§ **Text**

"""

Juan Krilanovich

Personal information
- Full name: Juan Pablo Krilanovich
- Date of birth: 7 April 2002 (age 23)
- Place of birth: Adrogué, Argentina
- Height: 1.79 m (5 ft 10 in)
- Position: Winger

Team information
- Current team: Arsenal Sarandí

Youth career
- Cultural Guernica
- 2008–2020: Lanús

Senior career*
- Years: Team / Apps / (Gls)
- 2020–2023: Lanús / 5 / (0)
- 2023: → Atlanta (loan) / 14 / (0)
- 2024–: Arsenal Sarandí / 14 / (0)

International career
- 2017: Argentina U15
- 2019: Argentina U17

= Juan Krilanovich =

Argentine footballer (born 2002)

Juan Pablo Krilanovich (born 7 April 2002) is an Argentine professional footballer who plays as a winger for Arsenal Sarandí.

"""

§ **Records supplied**
"""

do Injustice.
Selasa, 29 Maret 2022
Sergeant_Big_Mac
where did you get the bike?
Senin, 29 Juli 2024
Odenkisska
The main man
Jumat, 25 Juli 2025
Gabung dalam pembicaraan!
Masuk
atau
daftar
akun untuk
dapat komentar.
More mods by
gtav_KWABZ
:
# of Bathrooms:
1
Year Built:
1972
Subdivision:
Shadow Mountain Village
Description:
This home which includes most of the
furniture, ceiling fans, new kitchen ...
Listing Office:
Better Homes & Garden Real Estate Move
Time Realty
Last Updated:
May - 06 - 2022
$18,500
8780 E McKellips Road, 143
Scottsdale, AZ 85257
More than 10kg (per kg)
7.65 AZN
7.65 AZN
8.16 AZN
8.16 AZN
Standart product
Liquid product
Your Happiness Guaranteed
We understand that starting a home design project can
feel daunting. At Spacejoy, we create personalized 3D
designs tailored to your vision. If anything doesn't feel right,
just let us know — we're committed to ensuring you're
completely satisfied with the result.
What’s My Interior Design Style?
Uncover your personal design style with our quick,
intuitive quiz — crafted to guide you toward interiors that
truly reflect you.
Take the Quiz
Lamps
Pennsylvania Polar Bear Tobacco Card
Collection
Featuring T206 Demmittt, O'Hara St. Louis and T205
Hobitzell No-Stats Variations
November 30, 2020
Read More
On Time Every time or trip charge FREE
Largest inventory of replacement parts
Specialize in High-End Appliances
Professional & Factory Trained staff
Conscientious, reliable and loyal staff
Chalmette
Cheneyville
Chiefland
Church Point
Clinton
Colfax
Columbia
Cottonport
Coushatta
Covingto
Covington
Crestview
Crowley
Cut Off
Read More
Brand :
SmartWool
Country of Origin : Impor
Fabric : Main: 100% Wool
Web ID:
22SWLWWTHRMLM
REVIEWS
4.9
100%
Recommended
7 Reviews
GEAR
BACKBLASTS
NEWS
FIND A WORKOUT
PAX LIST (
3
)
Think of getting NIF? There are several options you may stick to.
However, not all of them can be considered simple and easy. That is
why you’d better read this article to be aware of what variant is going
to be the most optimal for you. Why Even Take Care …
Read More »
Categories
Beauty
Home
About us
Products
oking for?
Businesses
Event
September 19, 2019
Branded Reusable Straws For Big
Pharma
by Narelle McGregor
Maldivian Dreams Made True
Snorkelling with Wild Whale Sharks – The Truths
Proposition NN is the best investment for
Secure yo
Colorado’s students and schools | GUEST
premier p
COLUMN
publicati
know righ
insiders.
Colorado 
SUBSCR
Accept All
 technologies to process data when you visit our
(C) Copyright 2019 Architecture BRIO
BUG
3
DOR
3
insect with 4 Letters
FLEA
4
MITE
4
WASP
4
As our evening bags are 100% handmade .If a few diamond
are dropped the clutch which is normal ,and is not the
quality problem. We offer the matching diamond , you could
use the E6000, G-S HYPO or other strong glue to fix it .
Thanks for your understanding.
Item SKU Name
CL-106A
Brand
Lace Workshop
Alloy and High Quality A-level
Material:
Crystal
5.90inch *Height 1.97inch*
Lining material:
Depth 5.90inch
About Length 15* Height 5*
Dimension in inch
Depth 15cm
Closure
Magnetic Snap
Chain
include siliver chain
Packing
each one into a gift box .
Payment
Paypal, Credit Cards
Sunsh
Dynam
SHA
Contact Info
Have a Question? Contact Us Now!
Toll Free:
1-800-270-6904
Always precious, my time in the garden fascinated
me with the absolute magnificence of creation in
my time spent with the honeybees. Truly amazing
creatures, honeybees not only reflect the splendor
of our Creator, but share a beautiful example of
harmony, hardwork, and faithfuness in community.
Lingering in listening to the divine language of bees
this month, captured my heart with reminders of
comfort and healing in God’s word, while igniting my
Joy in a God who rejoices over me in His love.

"""

§ **Activity**
In the profile of Juan Krilanovich, which club did he play for on loan in 2023?

§ **Exercise output**
Atlanta